Throughout my childhood and until I left home for college, every week, my grandmother wrote me a letter. I knew to expect these letters on Wednesdays, since mail from New York to California normally took three days and Nana dropped the letter in the mailbox on Monday morning on her way to Mass. When I was young and first learning to read, Nana carefully printed these letters for me even though handwriting was easier for her. The letters mentioned big and small events in the lives of my extended family on the other side of the country, asked me to pray for Nana’s particular friends, and reminded me of her love for me. Once I was living away from home, the letters continued, though they arrived with less frequency. I received a letter at least once a month until August 2002, when my Nana passed away at the age of eighty-one.

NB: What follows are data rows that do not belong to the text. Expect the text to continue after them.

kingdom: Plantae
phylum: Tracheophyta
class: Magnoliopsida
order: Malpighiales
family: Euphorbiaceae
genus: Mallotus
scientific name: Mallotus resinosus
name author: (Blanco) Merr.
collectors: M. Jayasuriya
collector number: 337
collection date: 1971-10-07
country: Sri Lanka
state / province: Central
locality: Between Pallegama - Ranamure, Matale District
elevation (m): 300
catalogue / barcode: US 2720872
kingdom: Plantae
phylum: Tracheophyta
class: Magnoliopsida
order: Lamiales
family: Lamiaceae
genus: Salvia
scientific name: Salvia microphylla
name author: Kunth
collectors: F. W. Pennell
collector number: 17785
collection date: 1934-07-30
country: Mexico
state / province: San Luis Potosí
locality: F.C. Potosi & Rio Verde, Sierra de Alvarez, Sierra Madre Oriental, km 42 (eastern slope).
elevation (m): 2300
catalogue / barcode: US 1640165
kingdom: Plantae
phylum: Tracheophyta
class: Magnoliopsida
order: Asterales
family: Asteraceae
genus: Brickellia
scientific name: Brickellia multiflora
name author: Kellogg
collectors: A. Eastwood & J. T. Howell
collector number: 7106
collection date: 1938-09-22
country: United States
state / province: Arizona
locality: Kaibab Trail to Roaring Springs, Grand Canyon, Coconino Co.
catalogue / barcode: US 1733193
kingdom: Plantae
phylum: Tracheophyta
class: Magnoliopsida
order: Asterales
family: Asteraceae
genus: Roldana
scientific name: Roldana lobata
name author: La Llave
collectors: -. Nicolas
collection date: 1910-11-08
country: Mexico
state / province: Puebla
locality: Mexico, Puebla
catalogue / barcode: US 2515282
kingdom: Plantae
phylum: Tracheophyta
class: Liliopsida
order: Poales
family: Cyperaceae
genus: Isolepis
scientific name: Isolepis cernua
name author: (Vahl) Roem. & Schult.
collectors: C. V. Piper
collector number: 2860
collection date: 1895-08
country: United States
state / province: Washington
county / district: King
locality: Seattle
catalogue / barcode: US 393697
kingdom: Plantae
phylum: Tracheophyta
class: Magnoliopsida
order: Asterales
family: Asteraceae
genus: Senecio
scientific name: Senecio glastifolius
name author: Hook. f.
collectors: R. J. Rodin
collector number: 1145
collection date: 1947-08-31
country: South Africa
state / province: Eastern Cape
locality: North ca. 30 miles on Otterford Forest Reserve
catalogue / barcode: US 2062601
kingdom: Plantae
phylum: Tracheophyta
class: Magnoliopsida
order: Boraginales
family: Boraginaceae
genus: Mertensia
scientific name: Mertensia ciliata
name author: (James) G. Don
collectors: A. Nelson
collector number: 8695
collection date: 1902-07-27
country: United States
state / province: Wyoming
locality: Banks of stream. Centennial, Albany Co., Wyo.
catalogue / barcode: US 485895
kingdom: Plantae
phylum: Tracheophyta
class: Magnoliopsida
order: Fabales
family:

Because of Nana, I have an enduring love of handwritten letters. I think that they may well be my all-time favorite thing to read. Since I grew up far from any extended family in the age before email and Skype, letters were the primary way that my family kept in touch.
Nowadays, I can think of only two people who write me letters with any regularity—Nana’s brother, my great-Uncle Charlie, and one of my college roommates whose email address I don’t know. When I receive their letters, I find myself sinking into a chair and giving my undivided attention to their words—something I rarely do if I am on the phone or on the computer. Letters feel more personal to me than any other form of communication, as though I am privy to a page from someone’s journal that has been addressed especially to me.
Among the letters I’ve saved for rereading over the years are retreat letters (Live the Fourth!), letters from former students, and letters from various individuals whose words touch and inspire me still though the person may have faded from my life.